Some information is public record. It's known that Maurice struggled with serious alcoholism nearly until the end of his life. Whether or not it was a factor in his untimely death at age 53 isn’t known. Robin was an amphetamine addict with a taste for kinky sex. As he was quite public in his tastes, this is also verifiable. Barry is a far less public man; correspondingly less is written about his personal life. He’s been married to the same woman for decades. They have five children.
Meyer makes a point of telling us that “On December 22, 1949, Robin and Maurice, fraternal—not identical--twins-were born.” Did you need “fraternal” defined? Did you need somebody to tell you Robin and Maurice Gibb were not identical, or could you just look at them? Well, lest you memory or eyes fail you, on page 172, Meyer helpfully reminds us all that the Gibb brothers, although twins, were fraternal. That means they were not, I repeat, not identical, folks. Did you ever have trouble telling them apart? Me either.
* * *
The bulk of The Bee Gees: The Biography spends pages analyzing each record, song by song, often hook by hook, a process that establishes Meyer’s credibility as a close listener while boring all but the most musical Bee Gees savants senseless.

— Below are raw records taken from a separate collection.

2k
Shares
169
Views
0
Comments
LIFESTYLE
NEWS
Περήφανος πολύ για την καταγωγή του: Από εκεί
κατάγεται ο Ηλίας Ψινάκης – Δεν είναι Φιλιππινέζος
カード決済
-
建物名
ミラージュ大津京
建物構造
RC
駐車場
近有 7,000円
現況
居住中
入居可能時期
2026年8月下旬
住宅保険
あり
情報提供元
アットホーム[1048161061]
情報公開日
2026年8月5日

The Beatles play a strangely polarized role in the book; although the two bands are hardly comparable, something Meyer states repeatedly, he does compare them. The disastrous decision to film and thus record Sgt. Pepper’s Lonely Heart’s Club Band was purely manager Robert Stigwood’s, one the Bee Gees went along with and rapidly came to regret; only Aerosmith, drugged to the gills at the time, were blithely unconcerned about the film’s impact on their career, and indeed, their cover of “Come Together” can still be heard on the tattered remnants of FM radio today.
I would be remiss if I didn’t mention Andy.

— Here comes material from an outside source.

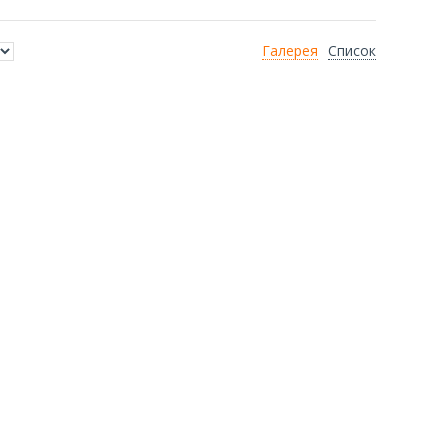
Галерея
Список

Out this mess of a book, Meyer handles Andy best. Andy Gibb had the misfortune of being born the youngest into the tight production unit known as the brothers Gibb. By all accounts a sweet young man, light on talent and work ethic, he had two monster hits penned by brother Barry. His appetite for cocaine and booze killed him; he died five days past his 30th birthday. Meyer’s treatment of Gibb’s sensationalist life is tactful, even elegiac. But one chapter cannot save a book. And this “dishy summer read” is best left in the remainder pile, where it will eventually have a better life, pulped.
* * *
This is not about being a bitchy reviewer. I have mentioned before that my father built stereos, and two of the records he tested on his creations, along with Donna Summer’s I Remember Yesterday, with its interminable cut “I Feel Love”, were Children of the World and Main Course. I was a child, perhaps nine years old, and those records are wrapped around the fibers of my being. I knew “Nights On Broadway”, “Fanny Be Tender With My Love”, “You Should Be Dancing” and “Jive Talkin’” long before John Travolta appeared in that iconic white suit and the world flipped over. I was, for that reason, initially hesitant to accept this book for review. The music elicits a strange combination of memory and pain and something that isn’t nostalgia, feelings I don’t want tampered with. Then I thought I was being unfair, and accepted the book for review, and I was correct: I should have refused.
It isn’t Meyer’s fault that I have these feelings associated with these records. I was careful of that while reading. It isn’t his fault that hearing “Nights on Broadway” reduces me to a child standing on an orange carpet in a cold house. (“Now in my place / there are so many others / standing in the line / how long will they stand between us?”) I do wish, though, if I had to feel this way, it could have been in service to a better book.